While many of us are busy angsting over not having the latest iPhone, TV, or whatever, others less fortunate are being forced into the next-gen mobile home...
The Houston-Galveston corridor is not only critically supply challenged with respect to ELI-affordable housing, according to this 2017​​​​​​​ report this area is also home to one of the largest gaps between fair market rental rates ("FMR") and the ELI-affordable rent, and the problem is getting worse. According to the latest HUD data, the fair market rate* ("FMR") in this area has increased by more than 9% in the past year with the one-bedroom FMR now at $871 and the two-bedroom at $1,066, yet the rent affordable to an ELI renter is only $565! To make matters even worse, the cost of inadequate housing tends not to be limited simply to rent. For example, factors such as structural and insulation damage common in run-down, low-quality housing can dramatically increase energy consumption and utility bills. 

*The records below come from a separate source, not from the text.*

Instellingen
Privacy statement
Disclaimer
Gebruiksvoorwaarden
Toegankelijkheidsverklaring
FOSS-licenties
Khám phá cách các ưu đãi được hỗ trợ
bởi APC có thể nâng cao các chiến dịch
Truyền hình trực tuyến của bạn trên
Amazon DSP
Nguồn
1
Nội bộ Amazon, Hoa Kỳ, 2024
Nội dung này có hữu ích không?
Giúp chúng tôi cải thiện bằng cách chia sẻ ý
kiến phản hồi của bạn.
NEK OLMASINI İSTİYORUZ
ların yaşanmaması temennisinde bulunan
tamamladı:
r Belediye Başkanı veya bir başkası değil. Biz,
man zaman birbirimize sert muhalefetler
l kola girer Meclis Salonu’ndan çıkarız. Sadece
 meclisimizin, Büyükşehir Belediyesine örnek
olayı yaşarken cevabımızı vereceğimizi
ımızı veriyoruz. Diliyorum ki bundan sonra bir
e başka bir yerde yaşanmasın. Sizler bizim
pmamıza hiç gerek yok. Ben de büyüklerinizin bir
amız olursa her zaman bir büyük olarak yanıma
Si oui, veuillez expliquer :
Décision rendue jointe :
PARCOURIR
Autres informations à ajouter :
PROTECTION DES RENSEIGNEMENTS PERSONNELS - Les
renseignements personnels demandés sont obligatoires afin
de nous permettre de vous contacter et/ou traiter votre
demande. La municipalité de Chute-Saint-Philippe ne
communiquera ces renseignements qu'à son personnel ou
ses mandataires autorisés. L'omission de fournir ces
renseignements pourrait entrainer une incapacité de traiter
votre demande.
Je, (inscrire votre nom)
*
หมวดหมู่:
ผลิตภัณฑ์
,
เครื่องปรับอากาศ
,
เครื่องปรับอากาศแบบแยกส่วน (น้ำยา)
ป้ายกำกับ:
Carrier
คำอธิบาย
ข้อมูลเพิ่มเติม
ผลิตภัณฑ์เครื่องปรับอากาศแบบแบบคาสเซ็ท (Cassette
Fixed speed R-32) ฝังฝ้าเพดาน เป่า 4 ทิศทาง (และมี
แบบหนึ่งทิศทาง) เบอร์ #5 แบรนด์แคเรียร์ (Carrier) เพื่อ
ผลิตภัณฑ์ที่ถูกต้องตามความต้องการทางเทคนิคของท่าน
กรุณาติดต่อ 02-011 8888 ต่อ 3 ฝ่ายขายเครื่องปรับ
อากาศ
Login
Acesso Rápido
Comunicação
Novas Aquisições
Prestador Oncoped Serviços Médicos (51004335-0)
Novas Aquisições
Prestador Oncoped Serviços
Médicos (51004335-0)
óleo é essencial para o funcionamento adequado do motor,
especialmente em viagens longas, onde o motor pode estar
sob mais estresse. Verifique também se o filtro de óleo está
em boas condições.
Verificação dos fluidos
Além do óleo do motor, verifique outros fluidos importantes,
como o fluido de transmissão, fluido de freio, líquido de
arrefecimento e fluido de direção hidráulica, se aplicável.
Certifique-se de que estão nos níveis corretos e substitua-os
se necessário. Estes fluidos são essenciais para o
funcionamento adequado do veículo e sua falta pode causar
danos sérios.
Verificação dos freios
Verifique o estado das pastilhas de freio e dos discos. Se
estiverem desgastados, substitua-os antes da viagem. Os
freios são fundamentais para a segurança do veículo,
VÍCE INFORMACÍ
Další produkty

We think it's unacceptable than anyone is forced to live like this because decent affordable housing isn't available or because of profiteering on the backs of the most basic needs of the poor. We don't believe it has to be this way, and we have a bold plan to change the paradigm. 


"Whoever oppresses the poor shows contempt for their Maker,
    but whoever is kind to the needy honors God." -
Proverbs 14:31

*HUD Fair Market Rent is based on the 40th percentile in a given market meaning that 60% of the units in that market are more expensive.